*Actions to take*.
- A) In the passage on the US shale gas industry, when did the EPA revise its estimates of US greenhouse gas emissions?
- B) Using the passage on the US shale gas industry, explain why the EPA's new estimate of 2010 methane emissions from natural gas systems is 33 percent lower than its original estimate.
- C) Write the next part of the passage on the US shale gas industry, picking up after its final sentence.

*Text for analysis*.
Two recent legal developments have provided some positive news for the US shale gas industry, which, despite a boom in natural gas production due to technological advances, is facing heightened scrutiny from regulators and legislators.
EPA cuts its estimates of greenhouse gas emissions from natural gas production
The United States Environmental Protection Agency in April 2013 revised its estimates of US greenhouse gas emissions during the period 1990–2010 and released its estimates for 2011. The EPA’s revisions changed the estimate for methane released in natural gas systems (including production, processing, transmission and storage, and distribution) from an increase of approximately 14 percent between 1990 and 2010 to a decrease of approximately 11 percent. As a result, the EPA’s new estimate of methane emissions from natural gas systems in 2010 is 33 percent lower than its original estimate.

[Stored items from a collection]
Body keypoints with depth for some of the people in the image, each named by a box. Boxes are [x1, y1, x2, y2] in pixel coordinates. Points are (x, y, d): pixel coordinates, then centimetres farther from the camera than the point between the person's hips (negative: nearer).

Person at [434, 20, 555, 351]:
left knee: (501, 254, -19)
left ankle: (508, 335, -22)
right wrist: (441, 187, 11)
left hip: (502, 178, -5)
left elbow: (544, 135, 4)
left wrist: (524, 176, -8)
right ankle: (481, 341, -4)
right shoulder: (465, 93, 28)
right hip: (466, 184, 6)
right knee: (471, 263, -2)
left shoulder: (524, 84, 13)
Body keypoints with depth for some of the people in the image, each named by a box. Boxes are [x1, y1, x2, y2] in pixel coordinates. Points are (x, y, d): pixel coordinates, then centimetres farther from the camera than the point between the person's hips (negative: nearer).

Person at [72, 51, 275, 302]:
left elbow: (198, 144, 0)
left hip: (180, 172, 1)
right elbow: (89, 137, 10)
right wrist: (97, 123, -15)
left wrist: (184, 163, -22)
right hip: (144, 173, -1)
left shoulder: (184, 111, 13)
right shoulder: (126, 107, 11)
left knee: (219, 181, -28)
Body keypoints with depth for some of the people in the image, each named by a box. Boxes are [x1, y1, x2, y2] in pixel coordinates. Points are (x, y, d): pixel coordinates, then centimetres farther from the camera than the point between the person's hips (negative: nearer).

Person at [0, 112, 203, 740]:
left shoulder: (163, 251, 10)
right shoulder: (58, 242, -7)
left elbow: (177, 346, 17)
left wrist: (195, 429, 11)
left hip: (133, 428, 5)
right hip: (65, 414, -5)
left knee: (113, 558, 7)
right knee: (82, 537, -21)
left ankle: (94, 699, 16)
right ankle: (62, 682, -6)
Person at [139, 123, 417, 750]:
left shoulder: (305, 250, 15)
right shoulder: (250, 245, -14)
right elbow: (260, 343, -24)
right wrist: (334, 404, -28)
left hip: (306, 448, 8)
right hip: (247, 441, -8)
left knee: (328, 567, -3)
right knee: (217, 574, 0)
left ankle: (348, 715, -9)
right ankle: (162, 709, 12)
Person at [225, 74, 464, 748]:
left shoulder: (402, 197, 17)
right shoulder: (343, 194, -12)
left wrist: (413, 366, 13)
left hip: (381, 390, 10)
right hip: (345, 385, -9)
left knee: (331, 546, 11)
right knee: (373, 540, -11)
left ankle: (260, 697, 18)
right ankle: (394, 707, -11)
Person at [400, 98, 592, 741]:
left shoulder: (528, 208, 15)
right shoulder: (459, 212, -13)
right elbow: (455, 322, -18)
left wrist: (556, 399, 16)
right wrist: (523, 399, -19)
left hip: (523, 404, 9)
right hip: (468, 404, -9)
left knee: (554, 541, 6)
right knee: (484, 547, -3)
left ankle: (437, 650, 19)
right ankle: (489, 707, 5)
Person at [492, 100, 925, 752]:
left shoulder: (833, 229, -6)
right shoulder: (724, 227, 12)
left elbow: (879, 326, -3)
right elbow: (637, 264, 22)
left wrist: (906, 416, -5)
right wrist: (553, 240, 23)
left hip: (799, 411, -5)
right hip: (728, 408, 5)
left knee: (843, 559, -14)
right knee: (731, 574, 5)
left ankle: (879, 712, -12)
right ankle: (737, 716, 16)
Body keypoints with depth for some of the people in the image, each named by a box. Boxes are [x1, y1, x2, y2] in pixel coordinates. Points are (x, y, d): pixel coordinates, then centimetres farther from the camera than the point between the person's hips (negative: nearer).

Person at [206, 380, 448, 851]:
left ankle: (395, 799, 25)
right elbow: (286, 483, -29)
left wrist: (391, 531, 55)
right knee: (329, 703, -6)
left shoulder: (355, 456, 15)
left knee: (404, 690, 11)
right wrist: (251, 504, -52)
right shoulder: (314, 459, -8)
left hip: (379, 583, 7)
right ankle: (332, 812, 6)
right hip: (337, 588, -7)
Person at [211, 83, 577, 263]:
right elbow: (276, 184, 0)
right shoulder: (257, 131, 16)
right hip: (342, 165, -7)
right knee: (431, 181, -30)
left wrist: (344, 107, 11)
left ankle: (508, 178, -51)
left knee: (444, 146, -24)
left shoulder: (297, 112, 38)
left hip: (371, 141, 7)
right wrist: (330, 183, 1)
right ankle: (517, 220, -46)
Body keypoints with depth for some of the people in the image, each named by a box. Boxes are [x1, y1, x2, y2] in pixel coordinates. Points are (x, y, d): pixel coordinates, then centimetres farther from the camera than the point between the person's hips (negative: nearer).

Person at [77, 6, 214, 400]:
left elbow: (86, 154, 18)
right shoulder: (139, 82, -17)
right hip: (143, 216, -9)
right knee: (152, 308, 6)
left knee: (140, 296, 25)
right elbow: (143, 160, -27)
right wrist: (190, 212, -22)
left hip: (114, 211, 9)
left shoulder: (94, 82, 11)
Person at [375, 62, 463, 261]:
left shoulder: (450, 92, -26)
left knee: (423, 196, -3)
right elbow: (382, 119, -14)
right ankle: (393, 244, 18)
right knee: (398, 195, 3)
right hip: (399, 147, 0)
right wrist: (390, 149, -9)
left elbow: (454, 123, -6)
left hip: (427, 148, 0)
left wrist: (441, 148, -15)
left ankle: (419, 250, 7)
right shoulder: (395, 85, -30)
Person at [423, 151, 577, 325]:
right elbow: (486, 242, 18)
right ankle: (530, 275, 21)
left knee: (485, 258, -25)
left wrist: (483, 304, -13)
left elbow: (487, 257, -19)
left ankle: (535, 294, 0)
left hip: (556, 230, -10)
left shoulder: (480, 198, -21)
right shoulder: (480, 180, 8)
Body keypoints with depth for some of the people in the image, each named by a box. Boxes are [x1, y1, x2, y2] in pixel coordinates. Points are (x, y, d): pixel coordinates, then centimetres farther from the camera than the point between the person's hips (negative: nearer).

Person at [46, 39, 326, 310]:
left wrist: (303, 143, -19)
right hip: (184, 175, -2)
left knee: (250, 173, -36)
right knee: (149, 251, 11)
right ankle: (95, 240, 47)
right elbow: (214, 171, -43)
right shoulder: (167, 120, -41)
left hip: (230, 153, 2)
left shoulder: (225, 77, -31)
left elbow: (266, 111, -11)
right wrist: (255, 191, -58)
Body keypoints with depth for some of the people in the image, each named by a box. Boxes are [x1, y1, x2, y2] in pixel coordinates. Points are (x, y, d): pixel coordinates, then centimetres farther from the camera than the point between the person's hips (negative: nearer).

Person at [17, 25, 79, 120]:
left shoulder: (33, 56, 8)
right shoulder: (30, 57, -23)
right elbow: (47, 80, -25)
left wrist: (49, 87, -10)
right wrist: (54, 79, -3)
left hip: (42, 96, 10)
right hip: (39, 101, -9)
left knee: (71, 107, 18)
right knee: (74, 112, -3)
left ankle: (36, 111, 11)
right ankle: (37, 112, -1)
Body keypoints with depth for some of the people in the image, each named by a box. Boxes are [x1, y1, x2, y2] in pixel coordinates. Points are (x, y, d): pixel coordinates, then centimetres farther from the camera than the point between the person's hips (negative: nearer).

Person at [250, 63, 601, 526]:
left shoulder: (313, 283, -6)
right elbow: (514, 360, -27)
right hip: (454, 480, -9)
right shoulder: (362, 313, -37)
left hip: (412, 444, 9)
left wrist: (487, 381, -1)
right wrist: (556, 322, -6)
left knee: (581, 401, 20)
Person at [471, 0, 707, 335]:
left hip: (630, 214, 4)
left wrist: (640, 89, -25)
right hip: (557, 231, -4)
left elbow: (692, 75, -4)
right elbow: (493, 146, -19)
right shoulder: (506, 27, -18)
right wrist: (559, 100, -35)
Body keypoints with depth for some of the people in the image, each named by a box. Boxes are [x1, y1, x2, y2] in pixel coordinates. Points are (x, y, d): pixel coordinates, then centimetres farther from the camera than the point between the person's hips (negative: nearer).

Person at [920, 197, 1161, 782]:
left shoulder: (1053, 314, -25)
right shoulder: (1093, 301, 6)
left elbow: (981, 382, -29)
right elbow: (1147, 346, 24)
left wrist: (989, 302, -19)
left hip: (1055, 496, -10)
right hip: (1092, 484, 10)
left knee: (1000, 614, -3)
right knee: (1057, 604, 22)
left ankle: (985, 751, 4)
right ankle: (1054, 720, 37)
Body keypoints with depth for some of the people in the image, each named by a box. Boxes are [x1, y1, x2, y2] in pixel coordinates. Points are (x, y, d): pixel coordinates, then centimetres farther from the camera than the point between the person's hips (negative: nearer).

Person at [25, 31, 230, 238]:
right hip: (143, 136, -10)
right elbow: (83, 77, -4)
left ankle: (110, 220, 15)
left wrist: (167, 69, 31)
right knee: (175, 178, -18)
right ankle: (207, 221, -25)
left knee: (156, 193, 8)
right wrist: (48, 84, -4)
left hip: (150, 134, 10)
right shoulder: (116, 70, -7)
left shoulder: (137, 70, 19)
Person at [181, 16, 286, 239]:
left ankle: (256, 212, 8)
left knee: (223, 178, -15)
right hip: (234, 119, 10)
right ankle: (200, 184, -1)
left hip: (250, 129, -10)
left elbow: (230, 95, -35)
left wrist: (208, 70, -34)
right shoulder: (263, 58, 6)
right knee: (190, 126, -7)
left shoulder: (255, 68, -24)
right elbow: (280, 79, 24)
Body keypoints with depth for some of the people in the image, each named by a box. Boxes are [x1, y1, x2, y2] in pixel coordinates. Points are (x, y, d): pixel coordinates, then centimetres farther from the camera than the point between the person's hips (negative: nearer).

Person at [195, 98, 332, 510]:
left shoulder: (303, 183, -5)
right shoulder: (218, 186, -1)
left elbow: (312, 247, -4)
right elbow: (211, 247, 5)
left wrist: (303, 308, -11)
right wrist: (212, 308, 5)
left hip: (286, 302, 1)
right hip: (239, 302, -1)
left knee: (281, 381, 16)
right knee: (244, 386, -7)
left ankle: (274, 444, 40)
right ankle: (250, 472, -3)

*Task-by-task results*.
- A) In April 2013.

- B) The EPA's revisions changed its estimate of methane released in natural gas systems between 1990 and 2010. It had estimated an increase of approximately 14 percent and now estimates a decrease of approximately 11 percent. As a result, the 2010 figure is 33 percent lower than originally estimated.

- C)
This significant estimated decrease in emissions occurred despite an increase in US natural gas production of over 32 percent over the same time period, according to US Energy Information Administration statistics. Such decreased emissions could indicate recognition of greater efficiencies in the production process as well as more widespread use of leakage monitoring and control technologies than was previously assumed to occur in the industry.
The decrease in estimated methane emissions shown by the revised EPA report indicates that concerns over excessive methane leakage from natural gas production, including hydraulic fracturing or fracking, may have been exaggerated. Such concerns about the “lifecycle emissions” of natural gas have caused some environmentalists, politicians and regulators to question whether natural gas could be considered a cleaner alternative to coal and a potential bridge fuel on the path to renewable energy generation.
The EPA will continue to monitor methane emissions in the industry as part of its greenhouse gas monitoring program. The agency could further revise the emissions report as more data become available, but this recent development may bode well for the shale gas industry. Industry participants and observers largely expect that methane leakage rates will continue to decrease as control technologies improve and more producers adopt them.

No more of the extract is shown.